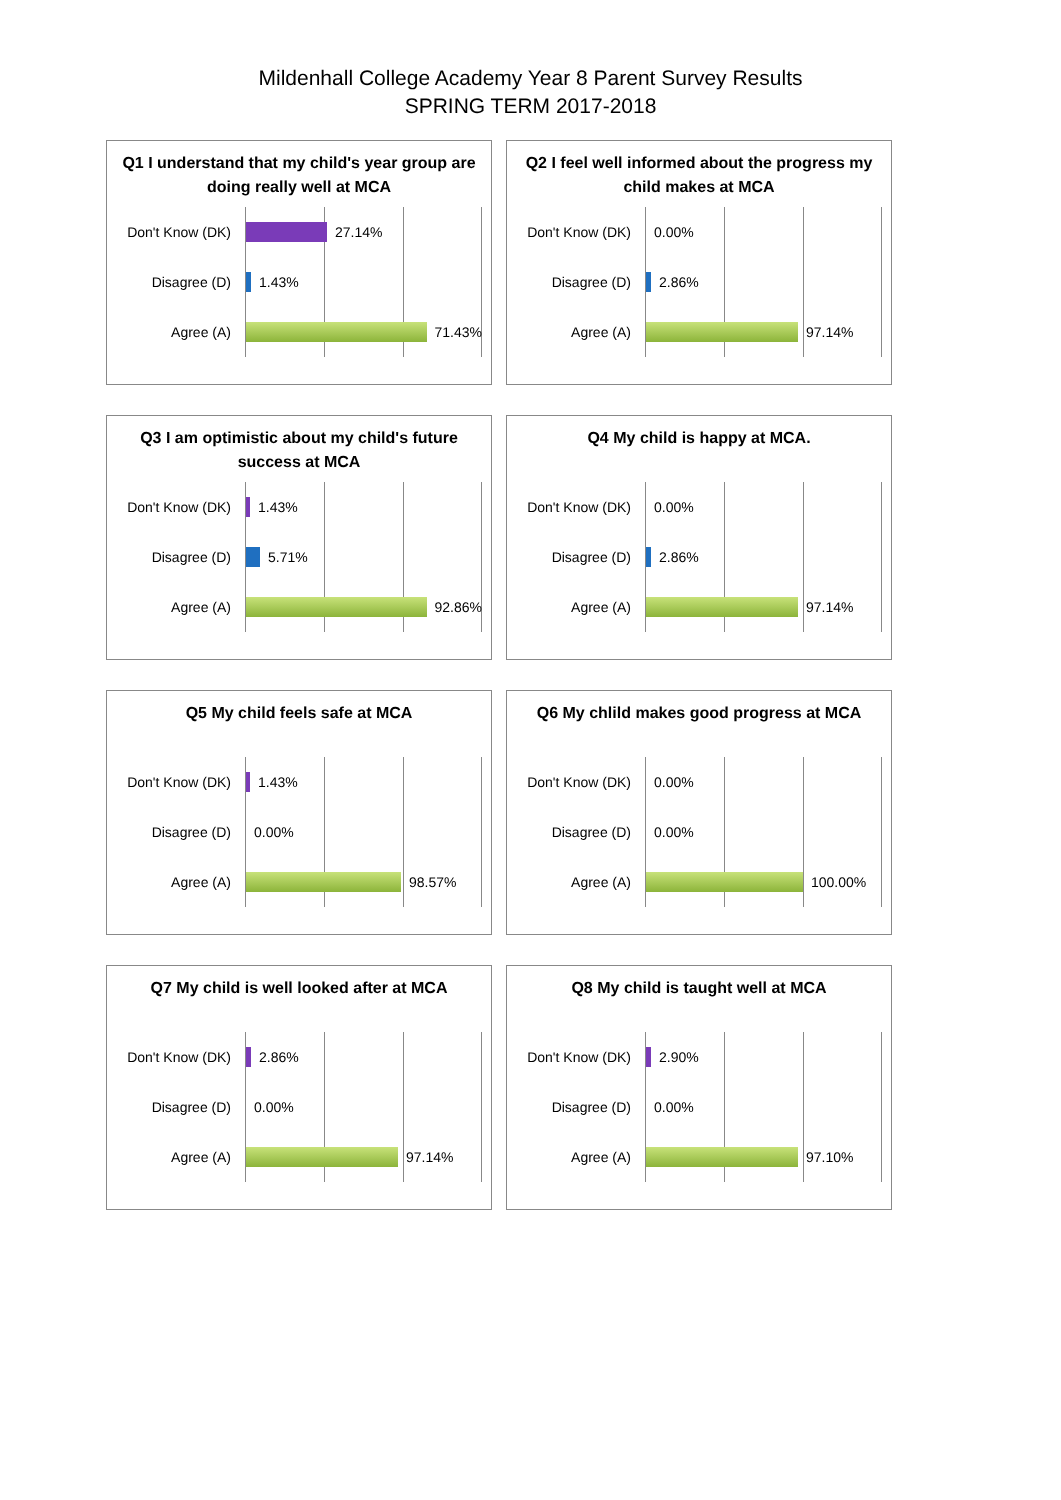Mildenhall College Academy Year 8 Parent Survey Results
SPRING TERM 2017-2018
Q1 I understand that my child's year group are doing really well at MCA
Don't Know (DK)
27.14%
Disagree (D)
1.43%
Agree (A)
71.43%
Q2 I feel well informed about the progress my child makes at MCA
Don't Know (DK)
0.00%
Disagree (D)
2.86%
Agree (A)
97.14%
Q3 I am optimistic about my child's future success at MCA
Don't Know (DK)
1.43%
Disagree (D)
5.71%
Agree (A)
92.86%
Q4 My child is happy at MCA.
Don't Know (DK)
0.00%
Disagree (D)
2.86%
Agree (A)
97.14%
Q5 My child feels safe at MCA
Don't Know (DK)
1.43%
Disagree (D)
0.00%
Agree (A)
98.57%
Q6 My chlild makes good progress at MCA
Don't Know (DK)
0.00%
Disagree (D)
0.00%
Agree (A)
100.00%
Q7 My child is well looked after at MCA
Don't Know (DK)
2.86%
Disagree (D)
0.00%
Agree (A)
97.14%
Q8 My child is taught well at MCA
Don't Know (DK)
2.90%
Disagree (D)
0.00%
Agree (A)
97.10%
* * * * * * *
Could you please write out the entries exactly as they are, with every picture left out?

Mildenhall College Academy Year 8 Parent Survey Results
SPRING TERM 2017-2018
Q1 I understand that my child's year group are doing really well at MCA
Don't Know (DK)
27.14%
Disagree (D)
1.43%
Agree (A)
71.43%
Q2 I feel well informed about the progress my child makes at MCA
Don't Know (DK)
0.00%
Disagree (D)
2.86%
Agree (A)
97.14%
Q3 I am optimistic about my child's future success at MCA
Don't Know (DK)
1.43%
Disagree (D)
5.71%
Agree (A)
92.86%
Q4 My child is happy at MCA.
Don't Know (DK)
0.00%
Disagree (D)
2.86%
Agree (A)
97.14%
Q5 My child feels safe at MCA
Don't Know (DK)
1.43%
Disagree (D)
0.00%
Agree (A)
98.57%
Q6 My chlild makes good progress at MCA
Don't Know (DK)
0.00%
Disagree (D)
0.00%
Agree (A)
100.00%
Q7 My child is well looked after at MCA
Don't Know (DK)
2.86%
Disagree (D)
0.00%
Agree (A)
97.14%
Q8 My child is taught well at MCA
Don't Know (DK)
2.90%
Disagree (D)
0.00%
Agree (A)
97.10%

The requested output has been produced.